Some companies in MSCI's peer group include Glass Lewis, Factset, Sovereign Wealth Fund Institute, and S&P.

=== Acquisitions ===
In 2010, MSCI acquired RiskMetrics Group, Inc. and Measurisk.

In 2012, MSCI acquired Investment Property Databank.

In 2013, MSCI acquired Investor Force from ICG Group (formerly Internet Capital Group).

In August 2014, MSCI acquired GMI Ratings.

In October 2019, MSCI acquired Carbon Delta, a Zurich-based climate change analytics company.

In September 2021, MSCI acquired Real Capital Analytics.

In August 2023, MSCI completed the acquisition of New Jersey–based private assets data provider, Burgiss Group for $697 million.

=== Collaborations ===
In October 2021, MSCI and Cboe Global Markets signed a licensing agreement that would see MSCI grow its options product suite and allow them to work on other projects as well.

In April 2022, MSCI entered into a collaboration with MarketAxess to incorporate MSCI's environmental, social, and governance (ESG) data and MarketAxess' pricing and liquidity indicators into fixed income indices in order to construct portfolios based on this data.

==Indices==
The MSCI global equity indices have been calculated since 1969 and include MSCI World and MSCI EAFE. Initially, the company used eight factors in developing its indices: momentum, volatility, value, size, growth, size nonlinearity, liquidity, and financial leverage. Several of the indices in the series are used by BlackRock as bases of their mutual funds and ETFs.

===Inclusion of Chinese A-shares===
In 2018 MSCI began including Chinese A-shares in its MSCI Emerging Markets Index. Initially the domestic Chinese companies received a 5% weighting in the index. MSCI is the last major index provider to include the companies, but some investors have questioned the risk as many Chinese listed companies refuse to permit the Public Company Accounting Oversight Board to inspect their financial records. The action of including Chinese stocks into MSCI EM Index also received criticism and questions from Senator Marco Rubio and some others regarding the U.S. national security.
○ ○ ○ ○
*Questions*:
1) Return the part of the MSCI text between "In 2013, MSCI" and "for $697 million.", inclusive, copied word for word.
2) Answer these questions from the MSCI text:
(a) In what year did MSCI acquire Investment Property Databank?
(b) In what city is Carbon Delta based?
(c) What weighting did the domestic Chinese companies first receive in the MSCI Emerging Markets Index?
3) Write what comes next in the MSCI text, picking up after its final sentence.
○ ○ ○ ○
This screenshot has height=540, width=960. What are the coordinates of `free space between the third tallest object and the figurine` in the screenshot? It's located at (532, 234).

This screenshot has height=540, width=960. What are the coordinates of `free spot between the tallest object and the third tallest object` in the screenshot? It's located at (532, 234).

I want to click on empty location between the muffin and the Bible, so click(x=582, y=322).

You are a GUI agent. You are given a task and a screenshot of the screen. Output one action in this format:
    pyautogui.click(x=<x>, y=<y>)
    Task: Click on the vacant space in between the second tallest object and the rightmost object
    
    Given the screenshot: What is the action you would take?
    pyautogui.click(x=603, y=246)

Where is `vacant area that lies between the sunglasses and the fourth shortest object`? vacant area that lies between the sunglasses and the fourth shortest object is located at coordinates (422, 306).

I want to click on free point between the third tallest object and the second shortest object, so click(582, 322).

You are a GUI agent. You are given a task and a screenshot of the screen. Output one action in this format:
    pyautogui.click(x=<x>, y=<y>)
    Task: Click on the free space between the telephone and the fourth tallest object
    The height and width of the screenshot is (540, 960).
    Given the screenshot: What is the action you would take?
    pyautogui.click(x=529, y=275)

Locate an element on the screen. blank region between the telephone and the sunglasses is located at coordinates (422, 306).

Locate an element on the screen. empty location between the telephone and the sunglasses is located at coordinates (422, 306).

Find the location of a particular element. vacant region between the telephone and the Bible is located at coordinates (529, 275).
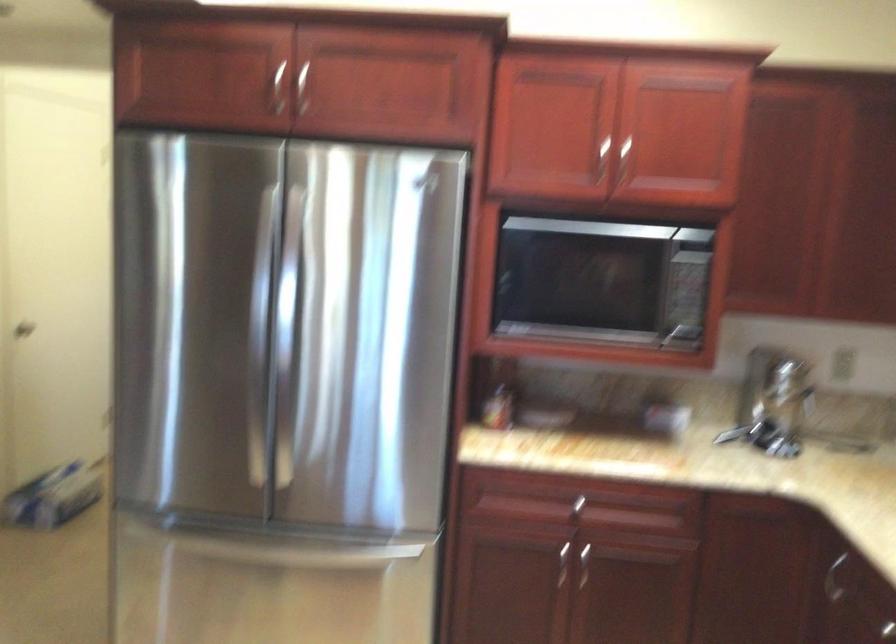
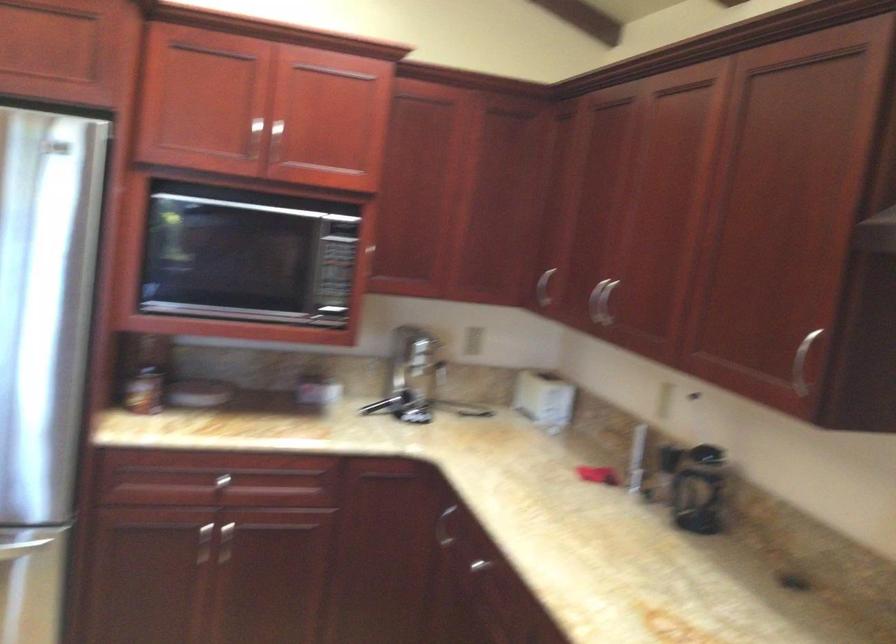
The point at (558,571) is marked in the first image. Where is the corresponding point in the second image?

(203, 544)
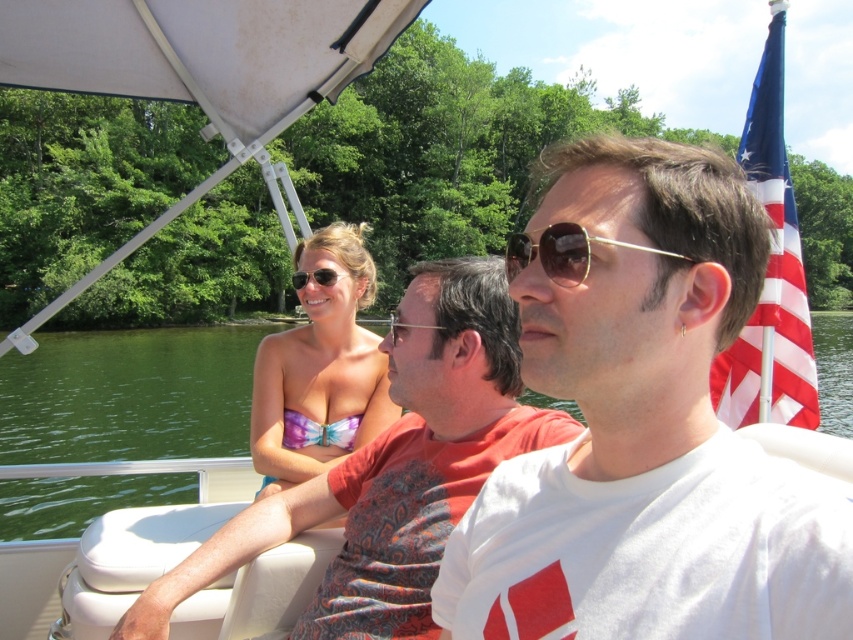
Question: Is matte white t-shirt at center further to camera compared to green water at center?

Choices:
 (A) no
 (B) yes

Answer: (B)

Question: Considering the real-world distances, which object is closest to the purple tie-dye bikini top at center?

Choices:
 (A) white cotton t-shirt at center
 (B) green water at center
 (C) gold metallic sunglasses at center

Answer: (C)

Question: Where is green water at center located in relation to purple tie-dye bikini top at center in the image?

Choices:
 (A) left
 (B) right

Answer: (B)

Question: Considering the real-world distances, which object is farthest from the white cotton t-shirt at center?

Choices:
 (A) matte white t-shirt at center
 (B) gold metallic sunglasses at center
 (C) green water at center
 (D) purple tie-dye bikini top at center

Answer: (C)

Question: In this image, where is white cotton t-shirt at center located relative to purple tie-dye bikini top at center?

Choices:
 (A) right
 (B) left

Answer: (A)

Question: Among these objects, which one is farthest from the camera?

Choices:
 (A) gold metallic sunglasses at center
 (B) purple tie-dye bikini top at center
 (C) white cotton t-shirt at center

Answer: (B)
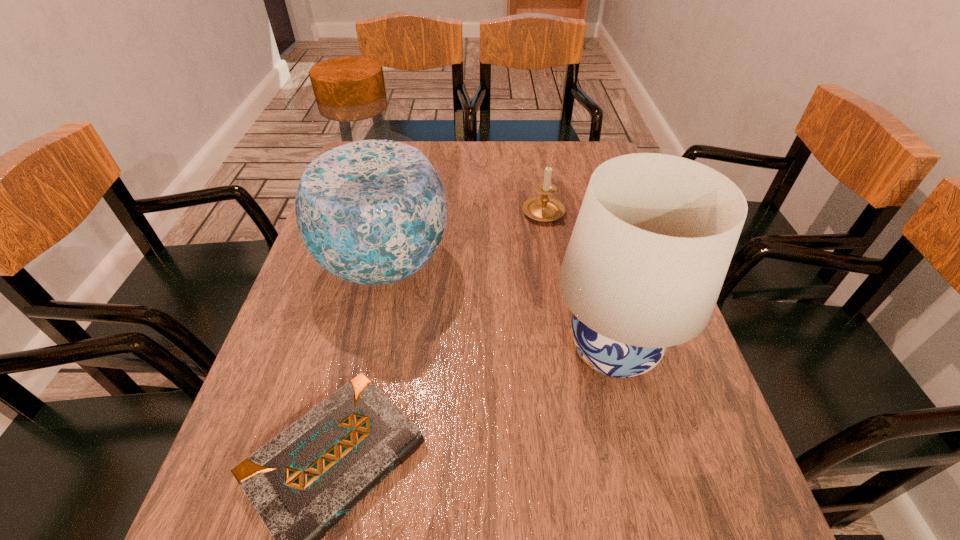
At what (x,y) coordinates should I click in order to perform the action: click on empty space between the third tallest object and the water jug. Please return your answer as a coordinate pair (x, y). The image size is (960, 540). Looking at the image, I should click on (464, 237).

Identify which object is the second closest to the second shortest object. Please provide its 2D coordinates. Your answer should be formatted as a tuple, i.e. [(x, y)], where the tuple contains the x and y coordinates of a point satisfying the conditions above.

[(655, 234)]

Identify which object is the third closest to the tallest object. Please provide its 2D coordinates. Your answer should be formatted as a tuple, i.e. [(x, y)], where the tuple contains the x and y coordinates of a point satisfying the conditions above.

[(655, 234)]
○ ○ ○ ○
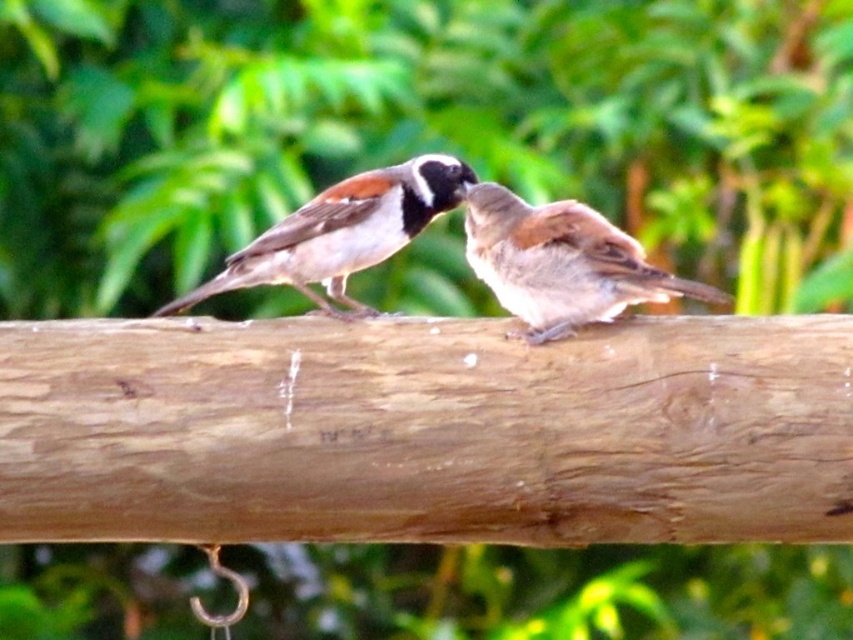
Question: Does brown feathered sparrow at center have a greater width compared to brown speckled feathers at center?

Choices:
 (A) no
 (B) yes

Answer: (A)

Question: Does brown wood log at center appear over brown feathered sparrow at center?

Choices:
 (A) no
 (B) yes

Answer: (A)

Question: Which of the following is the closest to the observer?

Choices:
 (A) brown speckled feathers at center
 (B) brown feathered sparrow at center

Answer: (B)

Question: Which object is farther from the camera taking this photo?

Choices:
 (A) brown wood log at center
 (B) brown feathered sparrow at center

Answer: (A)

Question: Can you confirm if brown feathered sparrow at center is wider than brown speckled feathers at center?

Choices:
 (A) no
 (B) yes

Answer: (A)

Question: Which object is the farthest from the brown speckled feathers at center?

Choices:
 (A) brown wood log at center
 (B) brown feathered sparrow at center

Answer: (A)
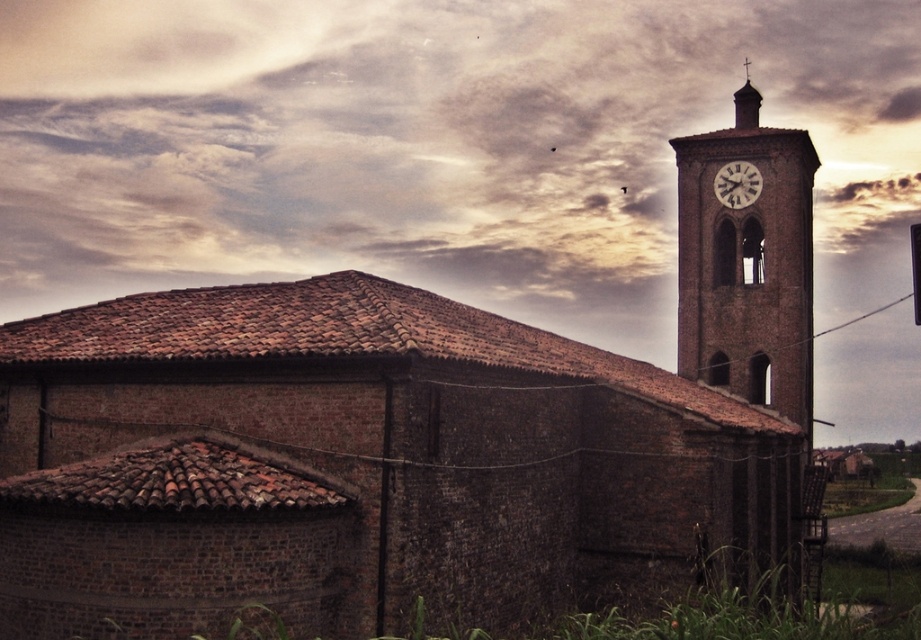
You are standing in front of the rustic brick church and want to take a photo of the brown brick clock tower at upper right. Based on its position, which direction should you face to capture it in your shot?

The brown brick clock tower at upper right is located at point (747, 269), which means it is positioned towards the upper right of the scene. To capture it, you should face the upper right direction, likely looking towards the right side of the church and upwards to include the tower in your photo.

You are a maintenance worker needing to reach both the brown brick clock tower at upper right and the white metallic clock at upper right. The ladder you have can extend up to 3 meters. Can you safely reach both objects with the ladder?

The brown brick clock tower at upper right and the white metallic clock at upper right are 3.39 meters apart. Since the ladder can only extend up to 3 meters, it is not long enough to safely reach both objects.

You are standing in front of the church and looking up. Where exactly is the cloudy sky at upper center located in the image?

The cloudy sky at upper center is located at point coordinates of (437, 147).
○ ○ ○ ○
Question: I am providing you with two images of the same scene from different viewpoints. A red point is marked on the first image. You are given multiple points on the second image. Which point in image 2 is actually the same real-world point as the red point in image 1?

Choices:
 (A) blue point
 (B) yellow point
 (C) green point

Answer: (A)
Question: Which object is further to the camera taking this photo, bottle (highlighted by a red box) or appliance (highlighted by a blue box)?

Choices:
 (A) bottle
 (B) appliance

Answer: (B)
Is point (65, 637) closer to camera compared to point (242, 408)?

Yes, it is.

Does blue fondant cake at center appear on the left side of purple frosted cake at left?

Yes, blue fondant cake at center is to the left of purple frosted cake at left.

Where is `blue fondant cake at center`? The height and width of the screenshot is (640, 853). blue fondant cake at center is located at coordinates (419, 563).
○ ○ ○ ○
*Task responses*:
1)
In 2013, MSCI acquired Investor Force from ICG Group (formerly Internet Capital Group).

In August 2014, MSCI acquired GMI Ratings.

In October 2019, MSCI acquired Carbon Delta, a Zurich-based climate change analytics company.

In September 2021, MSCI acquired Real Capital Analytics.

In August 2023, MSCI completed the acquisition of New Jersey–based private assets data provider, Burgiss Group for $697 million.

2)
(a) 2012
(b) Zurich
(c) 5%

3)
In February 2019, The Wall Street Journal reported the decision was the result of pressure from the Chinese government according to people familiar with the matter. The New York Times reported that "The Chinese government long sought MSCI inclusion because it could help establish Shanghai and Shenzhen as global financial centers." MSCI chief executive and chairman Henry Fernandez stated there was "zero politics" behind the decision. In March 2019, CNBC reported that MSCI have a future plan of inclusion based on market capitalization of mainland Chinese shares in its global benchmarks, which will eventually lead to ca. 40% weights of its global emerging markets index.

In April 2020, it was reported that Donald Trump was considering an executive action to prohibit the Thrift Savings Plan from transferring $50 billion to mirror the MSCI All Country World Index fund. In December 2020, MSCI announced that it would strip its indices of seven Chinese companies in response to Executive Order 13959.

Although the A share full inclusion plan was noted by investors years ago, full inclusion had not been realized As of 2021.

In November 2022, a study by Sheffield Hallam University and Hong Kong Watch identified three major stock indices provided by MSCI that include at least 13 companies allegedly involved in forced labor and mass surveillance of Uyghurs.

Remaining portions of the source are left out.